Low taxes always surface as a key benefit for operating a business in South Carolina. Below, you’ll find a breakdown of taxes your company can expect.
Corporate Income Tax
Companies pay a state corporate income tax on income allocated to South Carolina operations (interest, dividends, royalties, rents, property sale gains and losses, and personal services income) and income apportioned to the operations (based on payroll, property, and sales factors with S.C. sales being double-weighted). A 5% corporate income tax rate applies to the sum of these incomes, and the resulting figure forms the company’s state corporate income tax.
Corporate Franchise Tax and License Fee
All companies must pay an annual state corporate franchise tax. The rate equals one mill ($0.001) per dollar of a proportion of total paid-in-capital and paid-in-surplus (earned surplus is not included), plus an annual $15 license fee. For multi-state corporations, the license fee is determined by apportionment in the same manner employed in computing apportioned corporate income.

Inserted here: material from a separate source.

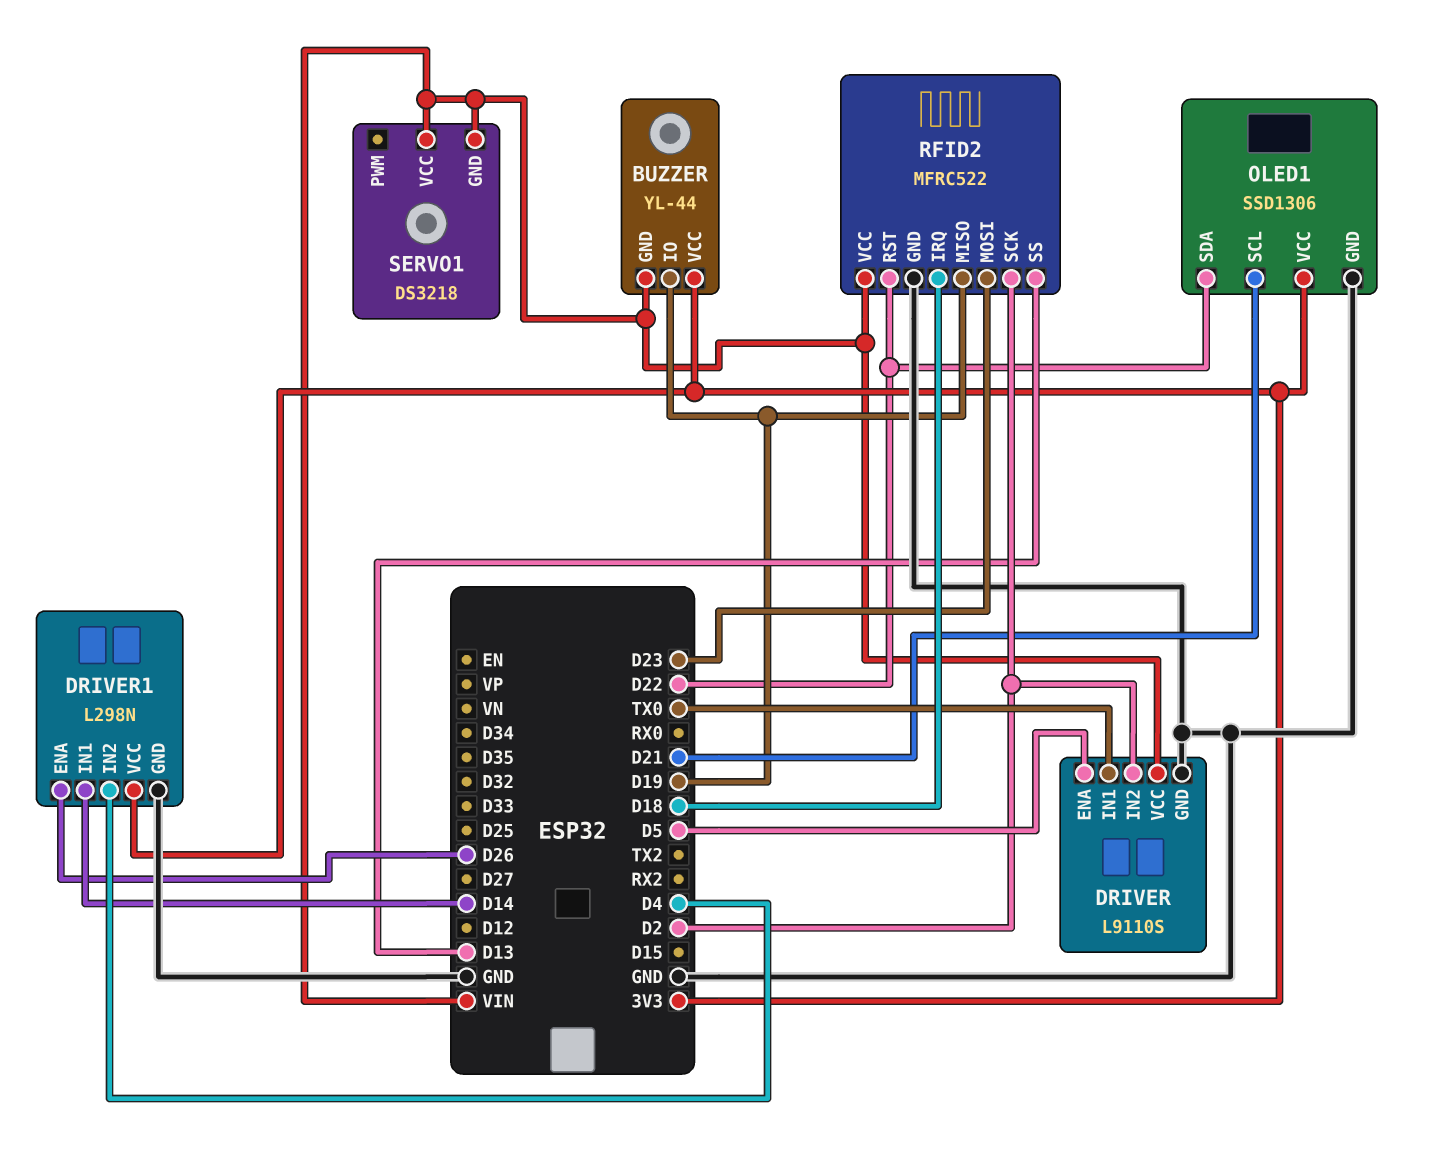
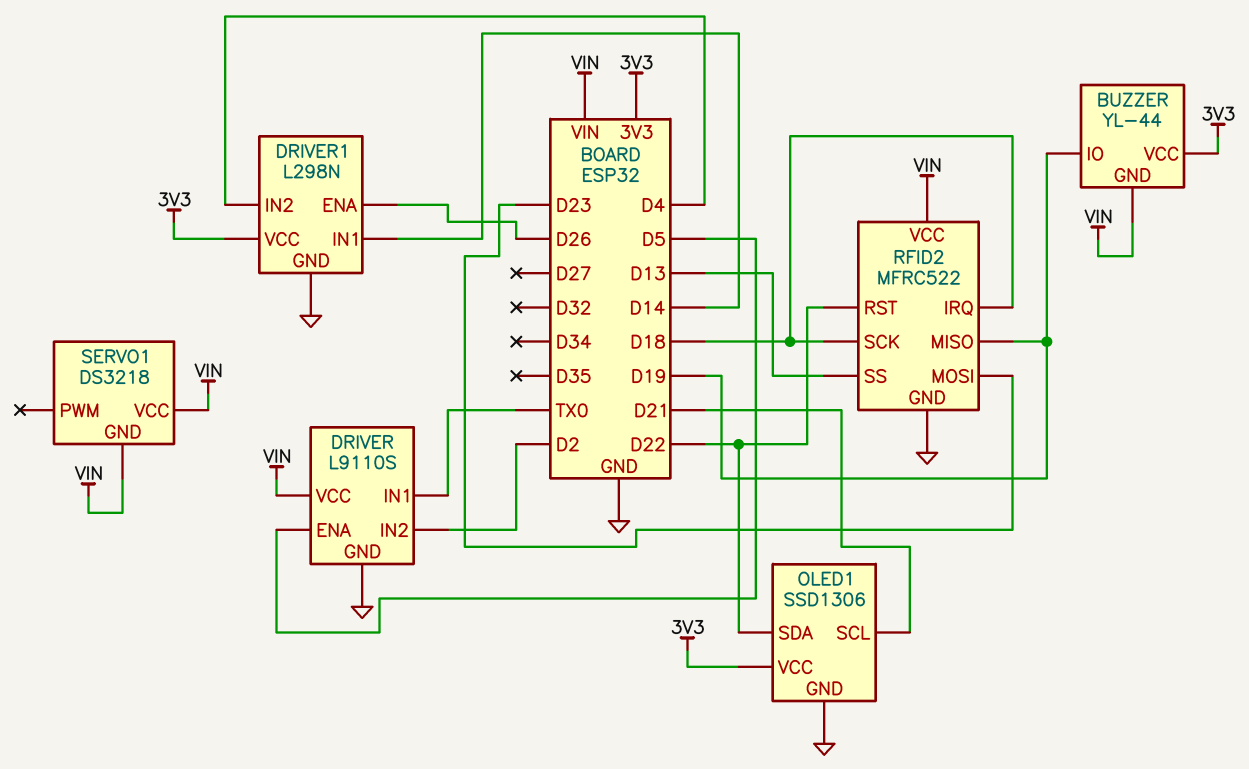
RFID2 pin SCK: D2 -> D18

Taxes on real property (land and buildings) and personal property (machinery and equipment) for manufacturers are only levied by a local (county and/or city) government. Personal property can depreciate annually (beginning the 1st year) at a rate established by state law. Generally, this rate is 11% per year and depreciates to a residual level of 10% of the original property value. Real and personal property for manufacturers are assessed at 10.5% of fair market value. A local millage rate applies to the assessed value of all property to determine the value of the tax. Millage rates are determined annually by local governments and include a school operating portion (approximately 67%) and a county operating portion (approximately 33%).
South Carolina requires a 6% state tax on sales and usage. Some counties (by approval of a majority of county voters) assess an additional 1% local sales tax for county capital projects (passed in 2008) and 1% for general use. (The latter percentage, however, is offset by a state-mandated credit to real property taxes.)